Camera settings data:

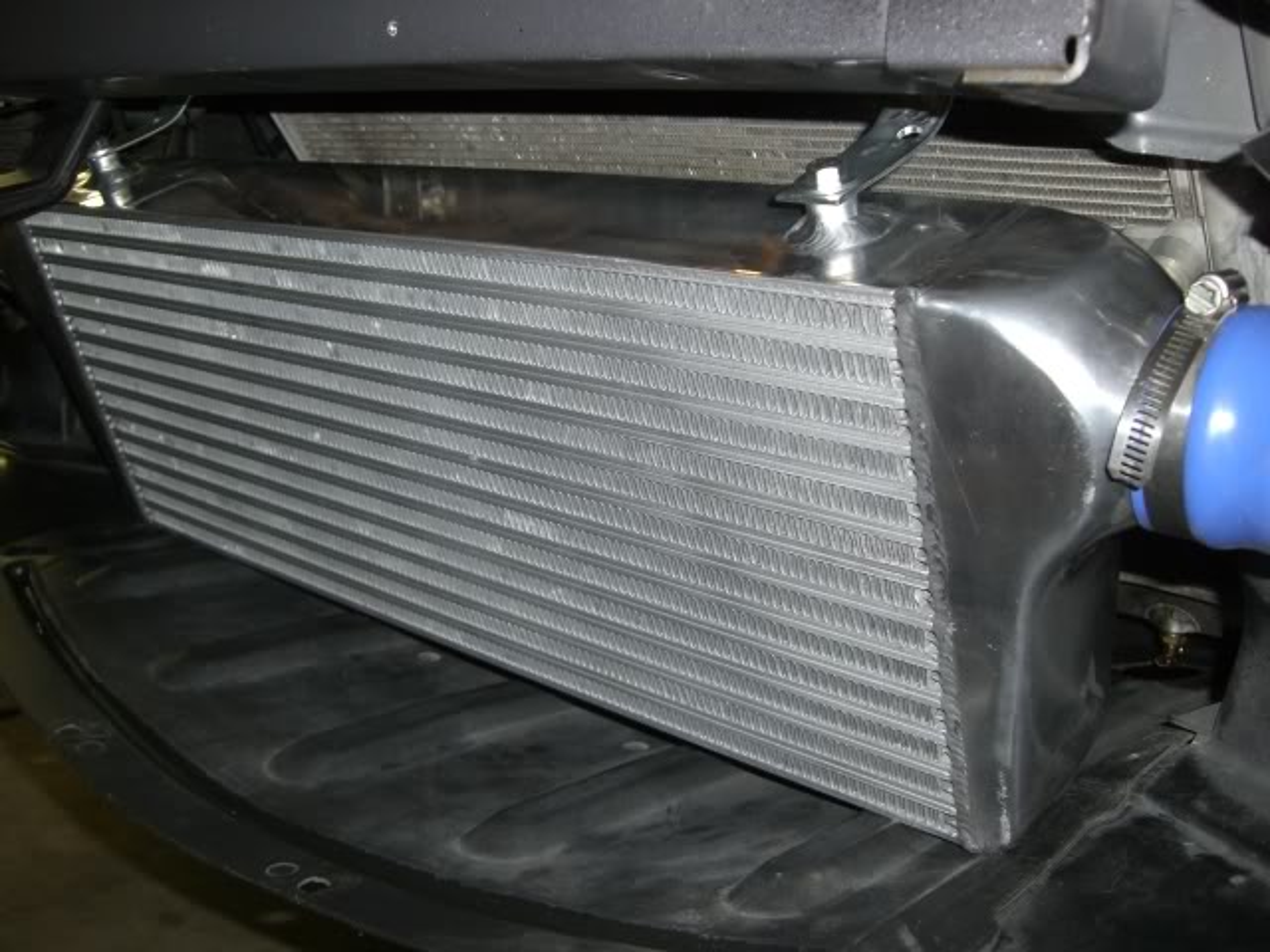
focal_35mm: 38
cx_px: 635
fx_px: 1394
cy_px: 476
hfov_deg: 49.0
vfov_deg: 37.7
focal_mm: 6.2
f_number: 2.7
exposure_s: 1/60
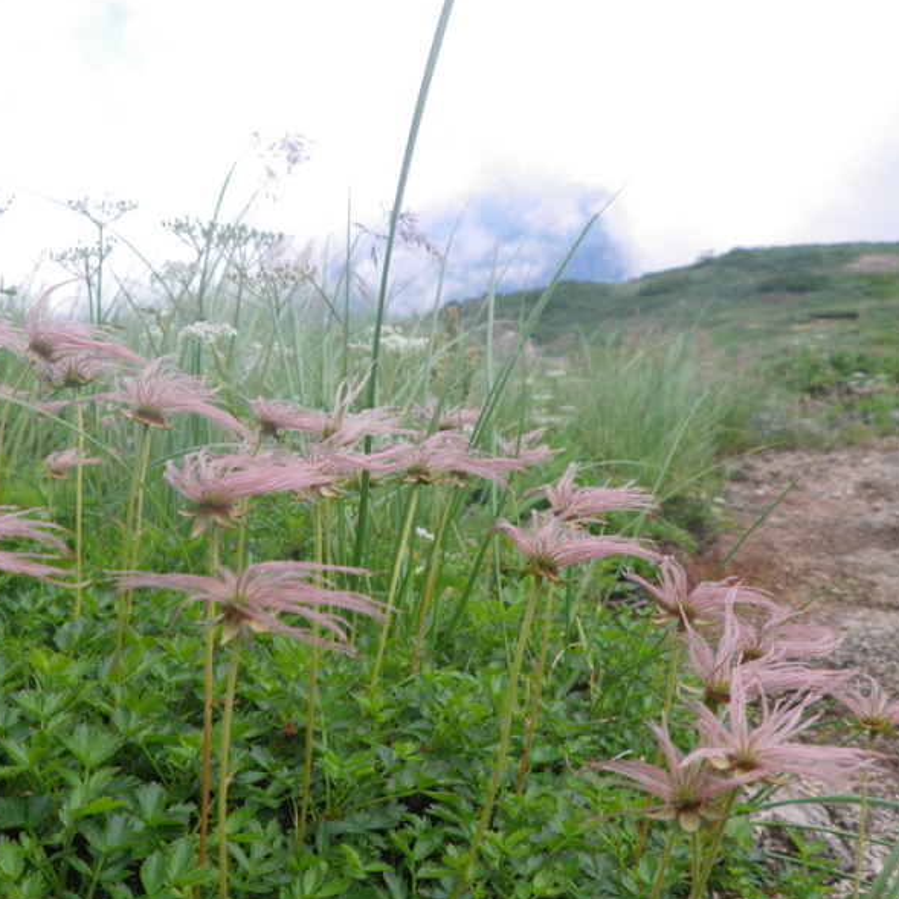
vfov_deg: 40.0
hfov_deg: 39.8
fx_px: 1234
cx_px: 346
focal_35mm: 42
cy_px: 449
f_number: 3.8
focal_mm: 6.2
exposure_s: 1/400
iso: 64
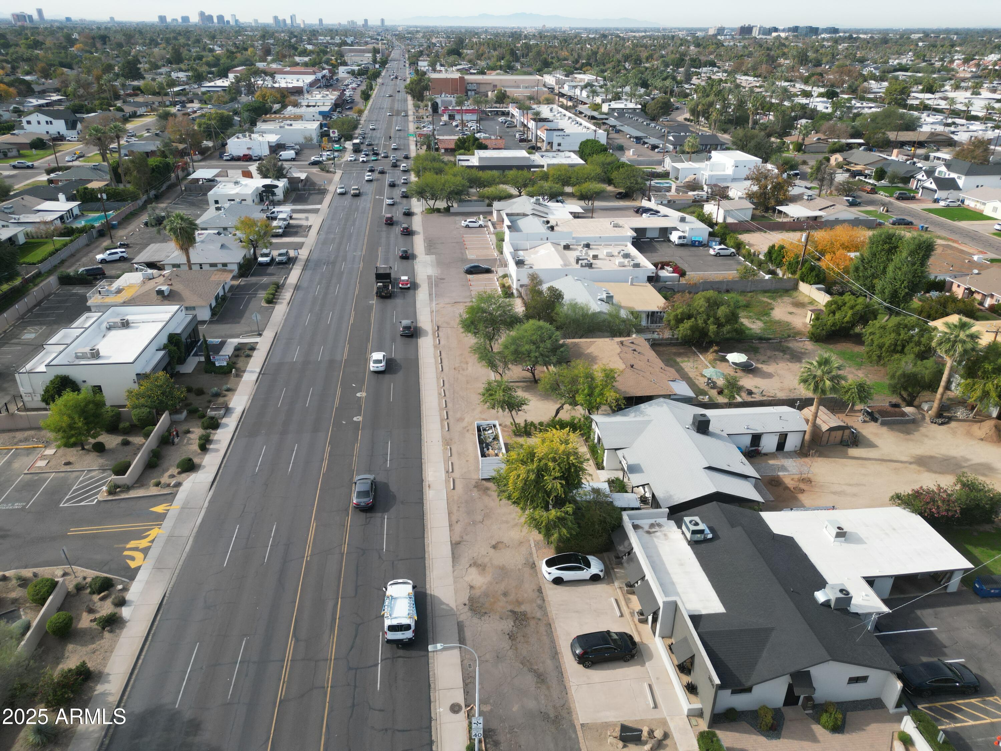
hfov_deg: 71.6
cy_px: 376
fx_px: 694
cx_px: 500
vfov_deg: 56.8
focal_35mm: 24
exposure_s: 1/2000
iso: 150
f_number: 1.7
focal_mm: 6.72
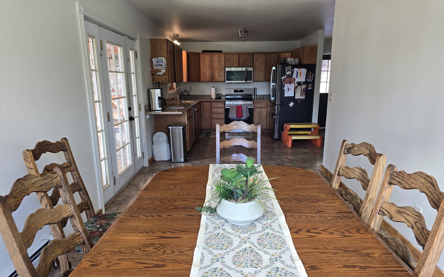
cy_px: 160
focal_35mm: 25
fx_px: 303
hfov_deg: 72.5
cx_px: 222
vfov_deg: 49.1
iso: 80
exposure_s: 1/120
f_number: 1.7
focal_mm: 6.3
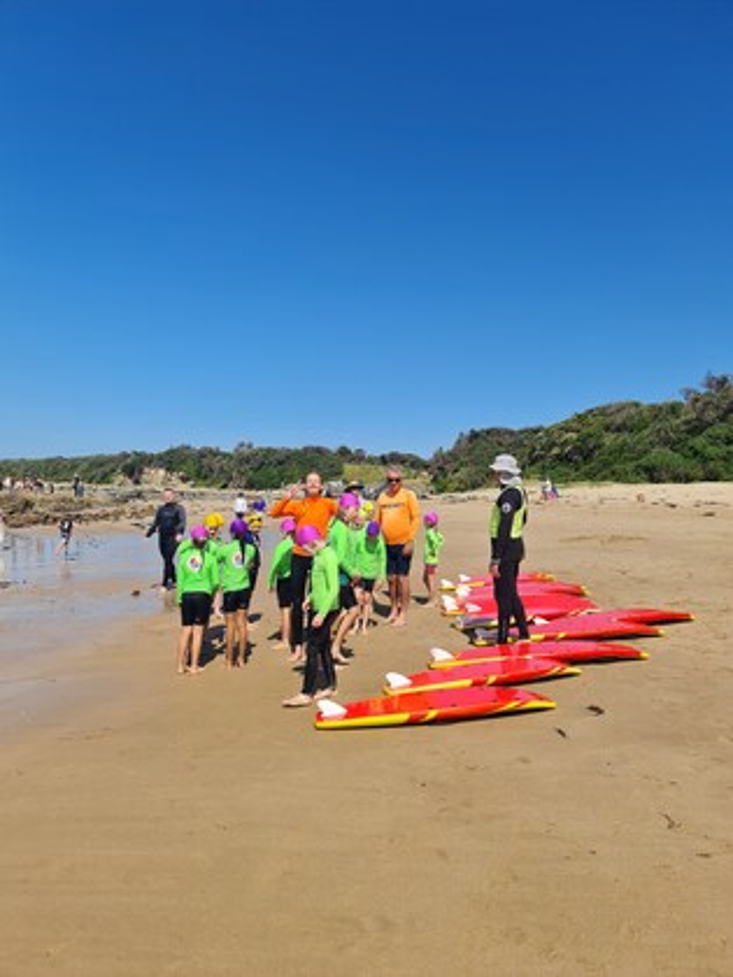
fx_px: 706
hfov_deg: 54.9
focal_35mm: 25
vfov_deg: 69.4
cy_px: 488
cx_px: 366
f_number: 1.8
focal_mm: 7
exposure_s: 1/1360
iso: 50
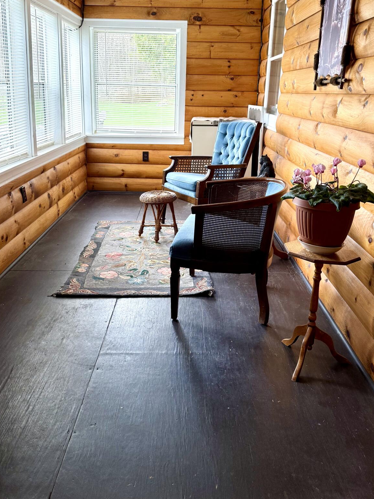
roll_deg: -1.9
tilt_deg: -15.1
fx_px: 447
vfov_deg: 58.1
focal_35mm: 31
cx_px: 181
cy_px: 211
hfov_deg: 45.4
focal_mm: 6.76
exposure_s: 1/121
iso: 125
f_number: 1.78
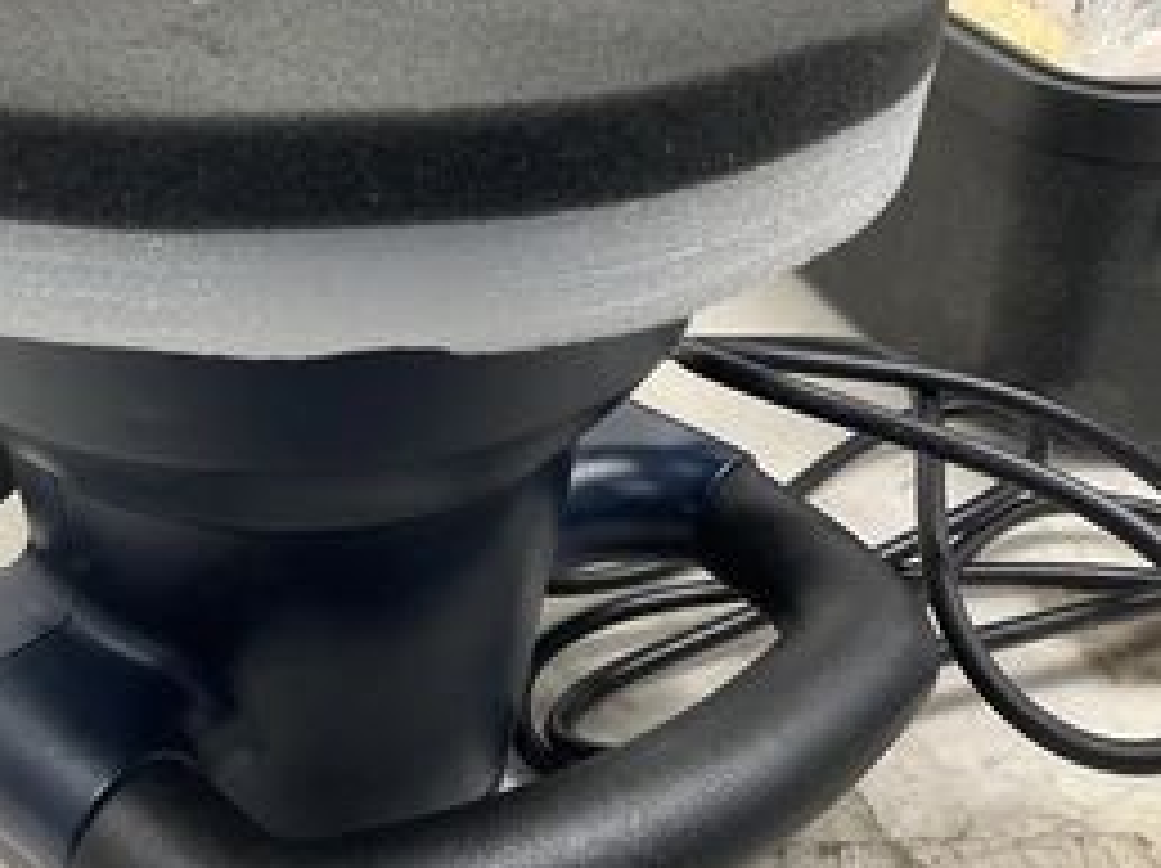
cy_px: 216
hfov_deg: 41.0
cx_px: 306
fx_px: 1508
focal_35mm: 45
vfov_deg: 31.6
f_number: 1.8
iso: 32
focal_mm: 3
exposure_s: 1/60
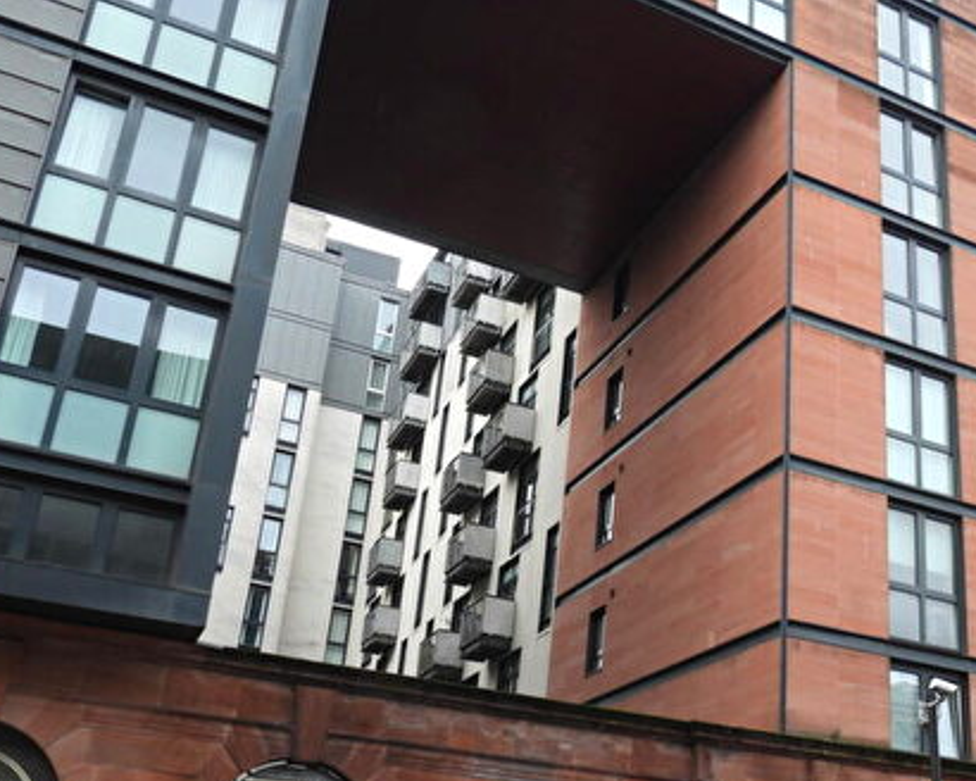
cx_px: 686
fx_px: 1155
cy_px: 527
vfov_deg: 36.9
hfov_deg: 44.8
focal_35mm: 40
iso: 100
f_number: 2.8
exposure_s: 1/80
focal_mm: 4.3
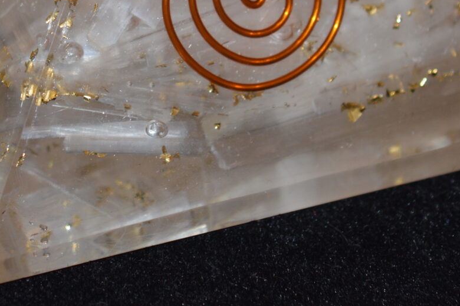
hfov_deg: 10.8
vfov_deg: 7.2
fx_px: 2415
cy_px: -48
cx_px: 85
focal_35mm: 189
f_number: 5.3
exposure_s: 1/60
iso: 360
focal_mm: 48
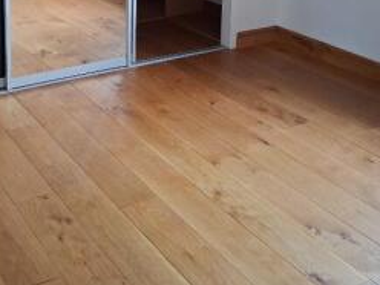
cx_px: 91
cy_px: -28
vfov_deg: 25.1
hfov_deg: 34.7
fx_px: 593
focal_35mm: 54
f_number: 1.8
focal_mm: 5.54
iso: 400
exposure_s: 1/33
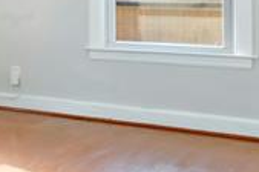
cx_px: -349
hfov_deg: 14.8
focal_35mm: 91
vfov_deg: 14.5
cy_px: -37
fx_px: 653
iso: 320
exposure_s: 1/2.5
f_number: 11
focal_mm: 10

### WORK REQUEST
Above are some entries; copy exactly the lines from the line with "fx_px: 1234" through the line with "focal_35mm: 91", both included, but none of the pictures.

### TASK RESULT
fx_px: 1234
cx_px: 346
focal_35mm: 42
cy_px: 449
f_number: 3.8
focal_mm: 6.2
exposure_s: 1/400
iso: 64
hfov_deg: 71.6
cy_px: 376
fx_px: 694
cx_px: 500
vfov_deg: 56.8
focal_35mm: 24
exposure_s: 1/2000
iso: 150
f_number: 1.7
focal_mm: 6.72
cy_px: 160
focal_35mm: 25
fx_px: 303
hfov_deg: 72.5
cx_px: 222
vfov_deg: 49.1
iso: 80
exposure_s: 1/120
f_number: 1.7
focal_mm: 6.3
fx_px: 706
hfov_deg: 54.9
focal_35mm: 25
vfov_deg: 69.4
cy_px: 488
cx_px: 366
f_number: 1.8
focal_mm: 7
exposure_s: 1/1360
iso: 50
roll_deg: -1.9
tilt_deg: -15.1
fx_px: 447
vfov_deg: 58.1
focal_35mm: 31
cx_px: 181
cy_px: 211
hfov_deg: 45.4
focal_mm: 6.76
exposure_s: 1/121
iso: 125
f_number: 1.78
cy_px: 216
hfov_deg: 41.0
cx_px: 306
fx_px: 1508
focal_35mm: 45
vfov_deg: 31.6
f_number: 1.8
iso: 32
focal_mm: 3
exposure_s: 1/60
cx_px: 686
fx_px: 1155
cy_px: 527
vfov_deg: 36.9
hfov_deg: 44.8
focal_35mm: 40
iso: 100
f_number: 2.8
exposure_s: 1/80
focal_mm: 4.3
hfov_deg: 10.8
vfov_deg: 7.2
fx_px: 2415
cy_px: -48
cx_px: 85
focal_35mm: 189
f_number: 5.3
exposure_s: 1/60
iso: 360
focal_mm: 48
cx_px: 91
cy_px: -28
vfov_deg: 25.1
hfov_deg: 34.7
fx_px: 593
focal_35mm: 54
f_number: 1.8
focal_mm: 5.54
iso: 400
exposure_s: 1/33
cx_px: -349
hfov_deg: 14.8
focal_35mm: 91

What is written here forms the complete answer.